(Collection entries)

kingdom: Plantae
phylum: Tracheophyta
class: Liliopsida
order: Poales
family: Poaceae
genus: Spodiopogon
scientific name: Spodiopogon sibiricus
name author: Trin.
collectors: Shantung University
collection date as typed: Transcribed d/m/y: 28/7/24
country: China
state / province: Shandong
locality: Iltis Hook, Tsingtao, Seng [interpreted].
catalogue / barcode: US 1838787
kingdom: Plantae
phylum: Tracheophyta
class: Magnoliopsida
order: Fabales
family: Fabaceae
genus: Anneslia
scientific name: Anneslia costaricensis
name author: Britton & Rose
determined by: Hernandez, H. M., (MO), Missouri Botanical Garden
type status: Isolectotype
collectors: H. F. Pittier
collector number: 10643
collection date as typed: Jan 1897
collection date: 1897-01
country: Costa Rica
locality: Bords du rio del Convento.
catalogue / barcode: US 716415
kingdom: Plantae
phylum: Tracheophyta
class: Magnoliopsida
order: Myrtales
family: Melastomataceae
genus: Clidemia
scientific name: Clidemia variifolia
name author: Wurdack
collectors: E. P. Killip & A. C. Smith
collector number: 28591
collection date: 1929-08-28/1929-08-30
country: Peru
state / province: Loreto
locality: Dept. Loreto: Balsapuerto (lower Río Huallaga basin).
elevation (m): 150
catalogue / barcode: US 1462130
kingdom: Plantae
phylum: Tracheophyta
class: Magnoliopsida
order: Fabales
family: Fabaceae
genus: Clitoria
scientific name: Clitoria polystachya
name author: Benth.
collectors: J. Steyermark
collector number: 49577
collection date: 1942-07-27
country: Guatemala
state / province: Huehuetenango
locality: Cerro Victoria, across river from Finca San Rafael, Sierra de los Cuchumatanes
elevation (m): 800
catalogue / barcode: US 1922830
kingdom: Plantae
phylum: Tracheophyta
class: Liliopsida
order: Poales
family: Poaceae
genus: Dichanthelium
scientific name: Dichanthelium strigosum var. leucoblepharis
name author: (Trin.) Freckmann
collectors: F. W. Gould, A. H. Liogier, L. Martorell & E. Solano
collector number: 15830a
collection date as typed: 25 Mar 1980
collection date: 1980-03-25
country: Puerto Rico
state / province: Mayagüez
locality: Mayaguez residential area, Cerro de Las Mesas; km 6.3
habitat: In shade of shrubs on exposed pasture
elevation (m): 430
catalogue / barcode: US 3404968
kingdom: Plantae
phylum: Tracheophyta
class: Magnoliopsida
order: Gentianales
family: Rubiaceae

Problem details:
Pull out every line in the items above that contains the string "number". Copy each of those lines in full.

Completed exercise:
collector number: 10643
collector number: 28591
collector number: 49577
collector number: 15830a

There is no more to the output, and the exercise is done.